The brutal car accident that follows contains the earmarks of Princess Diana's final car ride, with camera flashes serving as bursts of violent aggression from hostile photographers. But the scene lacks the heart-stopping reality of such a horrible accident and, as such, places the narrative in a cartoon category of softcore mock-u-drama. While Laramie is barley scratched, his wife must have her spleen removed and the civilian driver of another car dies at the scene.
With the audience properly prepped for the essential retribution that must ensue -- if Western culture is to retain its juvenile logic for problem solving -- Laramie dispenses with his four harassing paparazzi one by one. It's telling that Laramie's only explicitly homicidal act (involving a baseball bat) is against the dimmest of the paparazzi (played by Daniel Baldwin) and occurs off-camera so that the audience is never allowed to condemn Laramie for his barbaric response. It's paradoxical, too, that Harper's punishment, as leader of the depraved paparazzi, entails merely a solid ass kicking and an inevitable prison sentence.

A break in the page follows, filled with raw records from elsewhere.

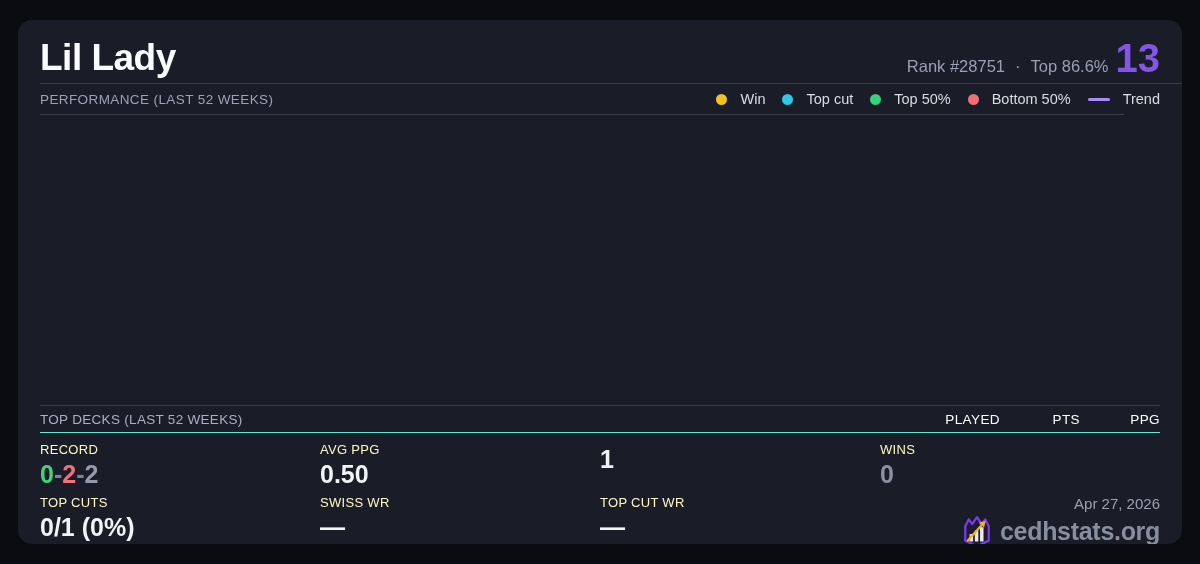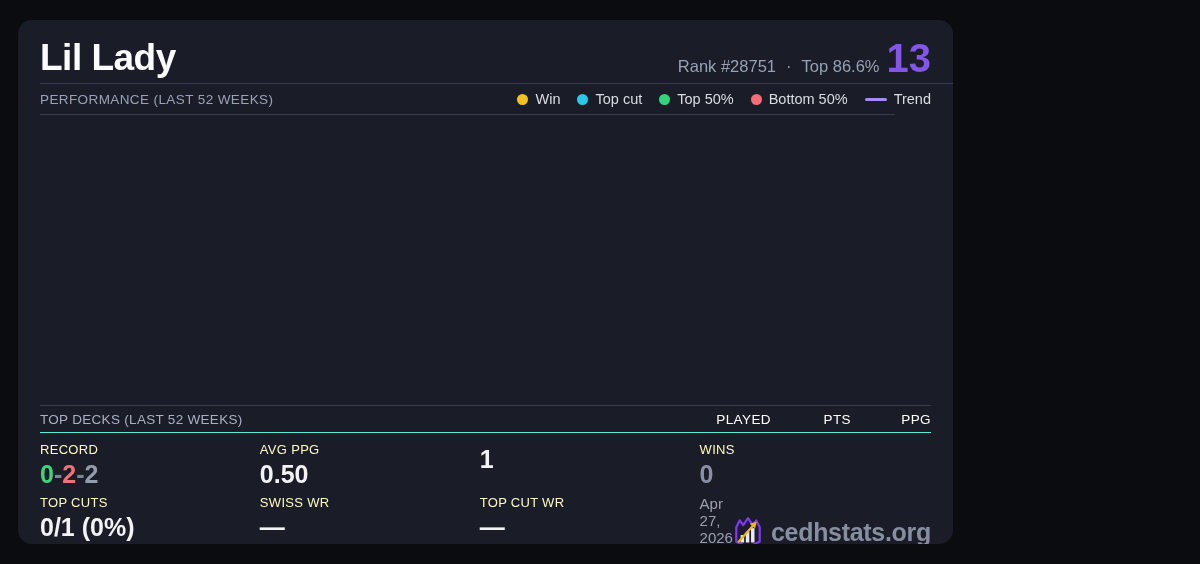"Lil Lady" .card { width: 935px -> 1164px }
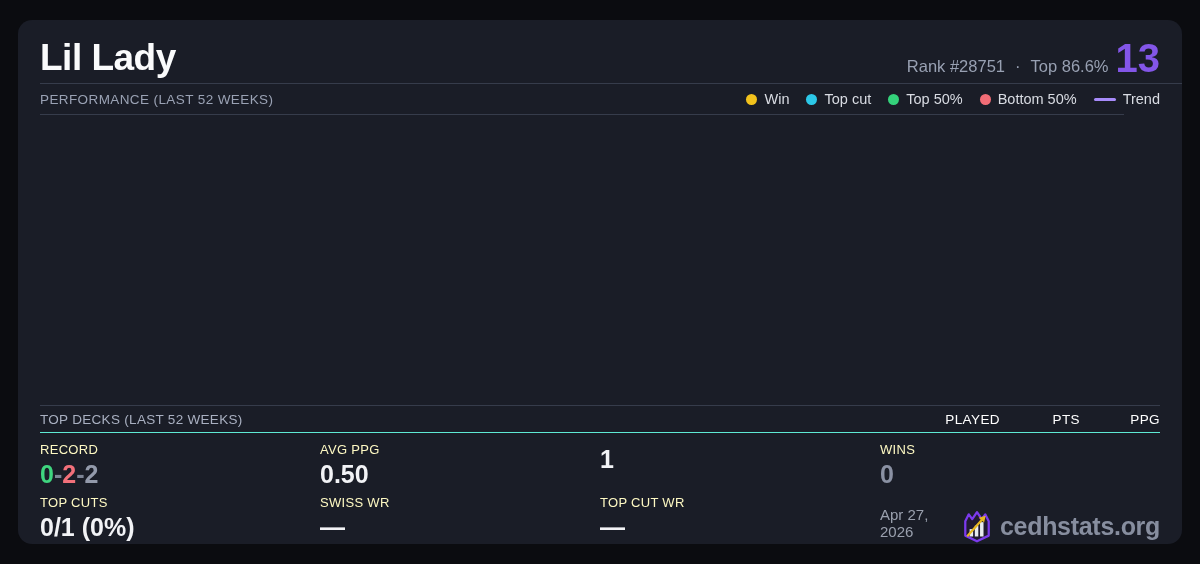"Win" .legend-item { gap: 7px -> 13px }
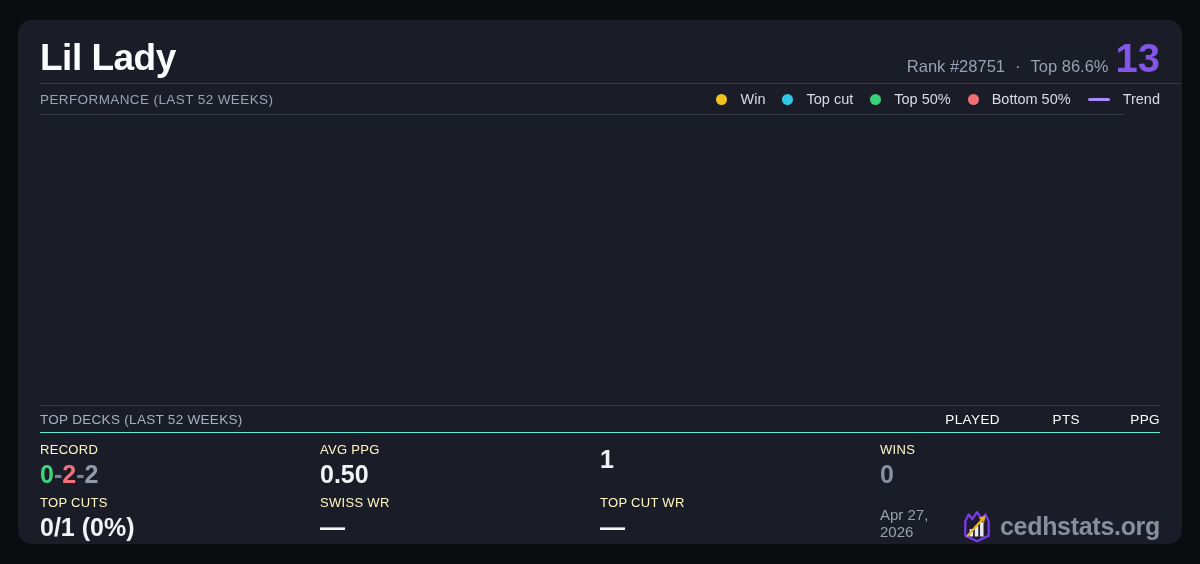"Apr 27, 2026" .footer-cell { flex-direction: row -> column }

Paparazzi can be viewed as a nightmare/dream-case scenario for media-hounded celebrities whose personal lives can, at any moment, become tabloid fodder. The premise expects that audiences will associate themselves with highly paid cultural icons oppressed by harassing photographers. But it's the same kind of game whereby some minority voters attempt to elevate their underclass standing by allying themselves with Republicans in the unfounded hope that they will become part of the cultural elite. It's a flawed premise to begin with, and it never ends well.